* **What you need to do**: Work through the data below and copy out every line where "between" is found.

----- Recorded data -----

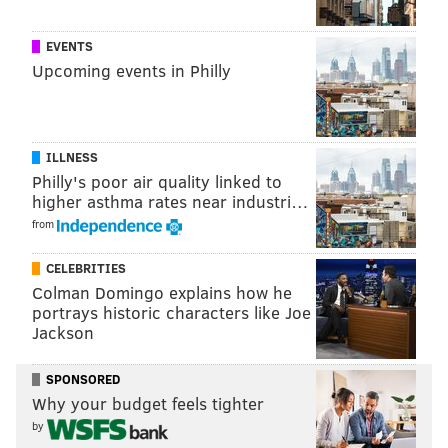
Fight promoter Damon Feldman has reportedly
signed the 45-year-old Morgan up for a September
EVENTS
fight
at Atlantic City's Showboat Casino. On Sept. 7,
Upcoming events in Philly
Morgan will fight another viral celebrity who has not
yet been identified.
ILLNESS
Philly's poor air quality linked to
higher asthma rates near industri…
from
CELEBRITIES
Colman Domingo explains how he
portrays historic characters like Joe
Jackson
SPONSORED
Feldman famously once promoted a fight between
Why your budget feels tighter
George Zimmerman and rapper DMX —
a fight that
by
never happened
. It wouldn't be a shock if this bout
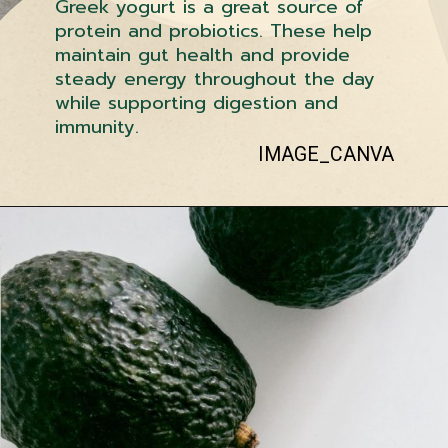
Greek yogurt is a great source of
protein and probiotics. These help
maintain gut health and provide
steady energy throughout the day
while supporting digestion and
immunity.
IMAGE_CANVA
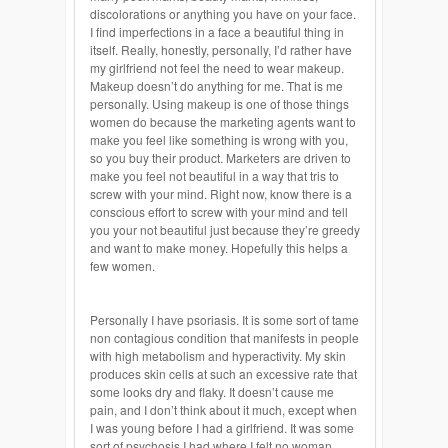
discolorations or anything you have on your face.
I find imperfections in a face a beautiful thing in
itself. Really, honestly, personally, I’d rather have
my girlfriend not feel the need to wear makeup.
Makeup doesn’t do anything for me. That is me
personally. Using makeup is one of those things
women do because the marketing agents want to
make you feel like something is wrong with you,
so you buy their product. Marketers are driven to
make you feel not beautiful in a way that tris to
screw with your mind. Right now, know there is a
conscious effort to screw with your mind and tell
you your not beautiful just because they’re greedy
and want to make money. Hopefully this helps a
few women.
Personally I have psoriasis. It is some sort of tame
non contagious condition that manifests in people
with high metabolism and hyperactivity. My skin
produces skin cells at such an excessive rate that
some looks dry and flaky. It doesn’t cause me
pain, and I don’t think about it much, except when
I was young before I had a girlfriend. It was some
sort of psychosis I had where I felt no woman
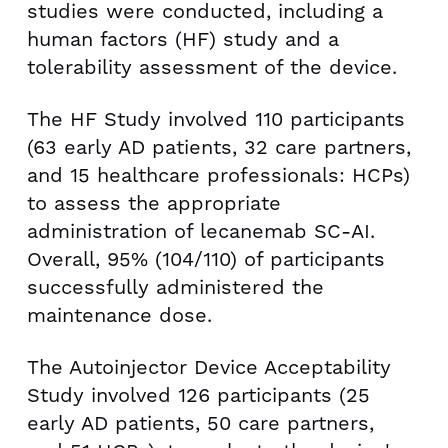
studies were conducted, including a
human factors (HF) study and a
tolerability assessment of the device.
The HF Study involved 110 participants
(63 early AD patients, 32 care partners,
and 15 healthcare professionals: HCPs)
to assess the appropriate
administration of lecanemab SC-AI.
Overall, 95% (104/110) of participants
successfully administered the
maintenance dose.
The Autoinjector Device Acceptability
Study involved 126 participants (25
early AD patients, 50 care partners,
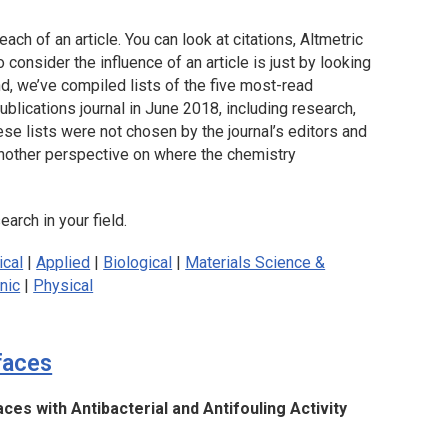
each of an article. You can look at citations, Altmetric
consider the influence of an article is just by looking
nd, we’ve compiled lists of the five most-read
blications journal in June 2018, including research,
se lists were not chosen by the journal’s editors and
 another perspective on where the chemistry
arch in your field.
ical
|
Applied
|
Biological
|
Materials Science &
nic
|
Physical
faces
ces with Antibacterial and Antifouling Activity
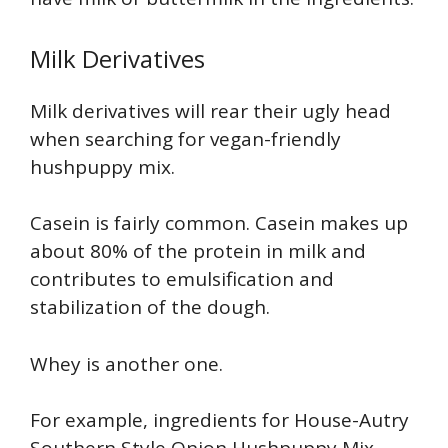
Milk Derivatives
Milk derivatives will rear their ugly head
when searching for vegan-friendly
hushpuppy mix.
Casein is fairly common. Casein makes up
about 80% of the protein in milk and
contributes to emulsification and
stabilization of the dough.
Whey is another one.
For example, ingredients for House-Autry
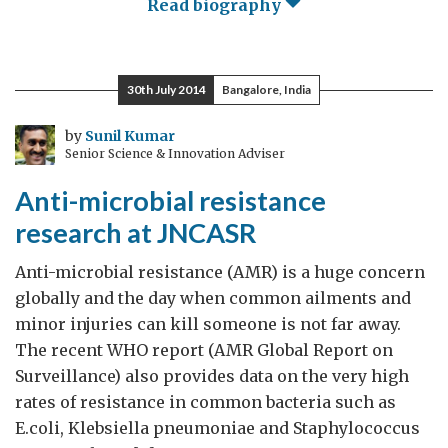
Read biography
30th July 2014
Bangalore, India
by
Sunil Kumar
Senior Science & Innovation Adviser
Anti-microbial resistance
research at JNCASR
Anti-microbial resistance (AMR) is a huge concern
globally and the day when common ailments and
minor injuries can kill someone is not far away.
The recent WHO report (AMR Global Report on
Surveillance) also provides data on the very high
rates of resistance in common bacteria such as
E.coli, Klebsiella pneumoniae and Staphylococcus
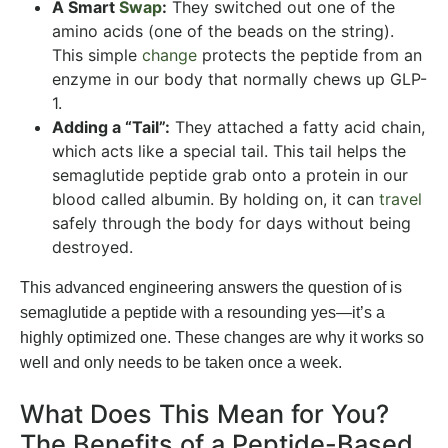
A Smart
Swap
:
They switched out one of the
amino acids (one of the beads on the string).
This simple
change
protects the peptide from an
enzyme in our body that normally chews up GLP-
1.
Adding a “Tail”:
They attached a fatty acid chain,
which acts like a special tail. This tail helps the
semaglutide peptide grab onto a protein in our
blood called albumin. By holding on, it can
travel
safely through the body for days without being
destroyed.
This advanced engineering answers the question of is
semaglutide a peptide with a resounding yes—it’s a
highly optimized one. These changes are why it works so
well and only needs to be taken once a week.
What Does This Mean for You?
The Benefits of a Peptide-Based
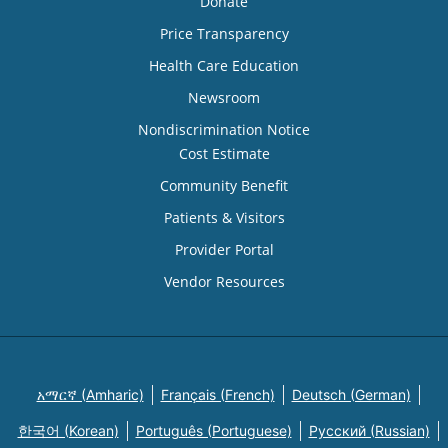
Donate
Price Transparency
Health Care Education
Newsroom
Nondiscrimination Notice
Cost Estimate
Community Benefit
Patients & Visitors
Provider Portal
Vendor Resources
አማርኛ (Amharic)
Français (French)
Deutsch (German)
한국어 (Korean)
Português (Portuguese)
Русский (Russian)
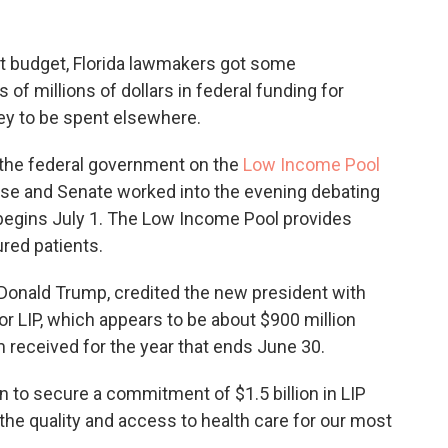
xt budget, Florida lawmakers got some
 millions of dollars in federal funding for
ey to be spent elsewhere.
 the federal government on the
Low Income Pool
use and Senate worked into the evening debating
 begins July 1. The Low Income Pool provides
red patients.
 Donald Trump, credited the new president with
or LIP, which appears to be about $900 million
 received for the year that ends June 30.
 to secure a commitment of $1.5 billion in LIP
e the quality and access to health care for our most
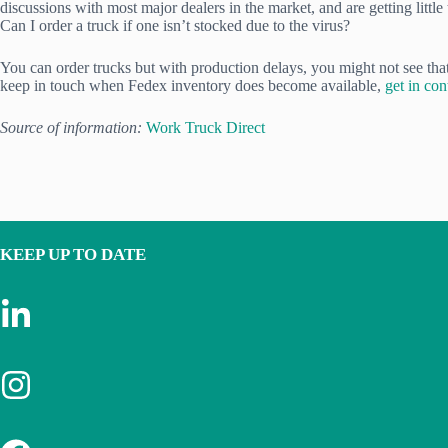
discussions with most major dealers in the market, and are getting little
Can I order a truck if one isn’t stocked due to the virus?
You can order trucks but with production delays, you might not see that t
keep in touch when Fedex inventory does become available,
get in co
Source of information:
Work Truck Direct
KEEP UP TO DATE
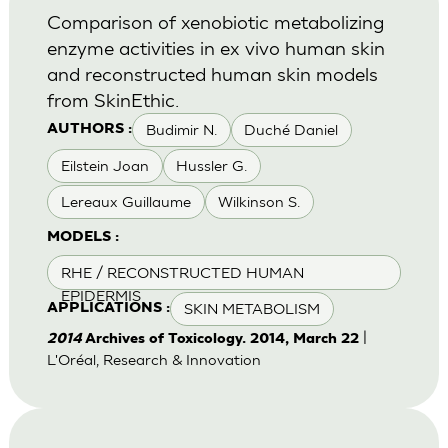
Comparison of xenobiotic metabolizing
enzyme activities in ex vivo human skin
and reconstructed human skin models
from SkinEthic.
Budimir N.
Duché Daniel
AUTHORS :
Eilstein Joan
Hussler G.
Lereaux Guillaume
Wilkinson S.
MODELS :
RHE / RECONSTRUCTED HUMAN
EPIDERMIS
SKIN METABOLISM
APPLICATIONS :
|
2014
Archives of Toxicology. 2014, March 22
L'Oréal, Research & Innovation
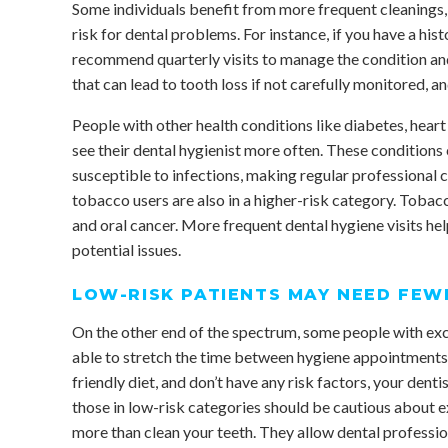
Some individuals benefit from more frequent cleanings, e
risk for dental problems. For instance, if you have a hi
recommend quarterly visits to manage the condition and
that can lead to tooth loss if not carefully monitored, a
People with other health conditions like diabetes, hea
see their dental hygienist more often. These conditions
susceptible to infections, making regular professional 
tobacco users are also in a higher-risk category. Tobacc
and oral cancer. More frequent dental hygiene visits hel
potential issues.
LOW-RISK PATIENTS MAY NEED FEWE
On the other end of the spectrum, some people with exce
able to stretch the time between hygiene appointments. I
friendly diet, and don’t have any risk factors, your denti
those in low-risk categories should be cautious about 
more than clean your teeth. They allow dental professio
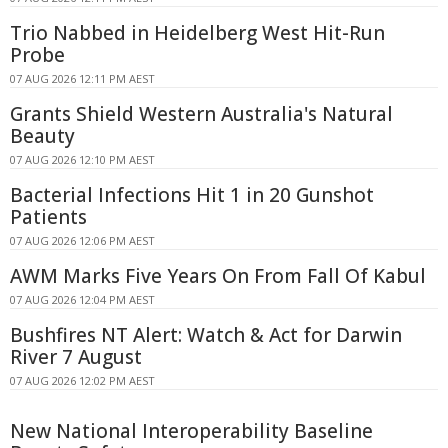
Trio Nabbed in Heidelberg West Hit-Run
Probe
07 AUG 2026 12:11 PM AEST
Grants Shield Western Australia's Natural
Beauty
07 AUG 2026 12:10 PM AEST
Bacterial Infections Hit 1 in 20 Gunshot
Patients
07 AUG 2026 12:06 PM AEST
AWM Marks Five Years On From Fall Of Kabul
07 AUG 2026 12:04 PM AEST
Bushfires NT Alert: Watch & Act for Darwin
River 7 August
07 AUG 2026 12:02 PM AEST
New National Interoperability Baseline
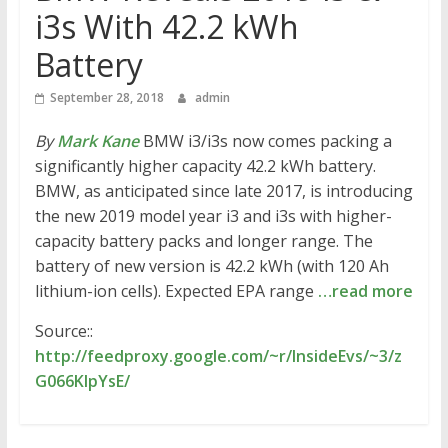
i3s With 42.2 kWh
Battery
September 28, 2018
admin
By
Mark Kane
BMW i3/i3s now comes packing a
significantly higher capacity 42.2 kWh battery.
BMW, as anticipated since late 2017, is introducing
the new 2019 model year i3 and i3s with higher-
capacity battery packs and longer range. The
battery of new version is 42.2 kWh (with 120 Ah
lithium-ion cells). Expected EPA range
…read more
Source::
http://feedproxy.google.com/~r/InsideEvs/~3/z
G066KlpYsE/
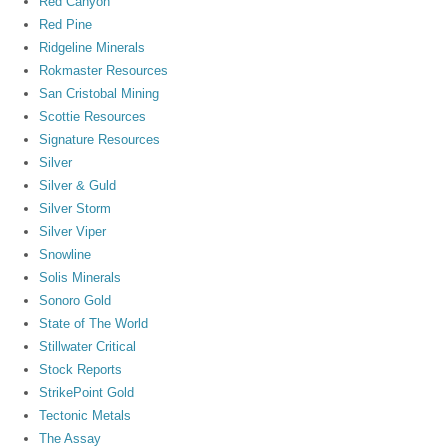
Red Canyon
Red Pine
Ridgeline Minerals
Rokmaster Resources
San Cristobal Mining
Scottie Resources
Signature Resources
Silver
Silver & Guld
Silver Storm
Silver Viper
Snowline
Solis Minerals
Sonoro Gold
State of The World
Stillwater Critical
Stock Reports
StrikePoint Gold
Tectonic Metals
The Assay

-----

* **Output**:
Feldman famously once promoted a fight between
able to stretch the time between hygiene appointments. I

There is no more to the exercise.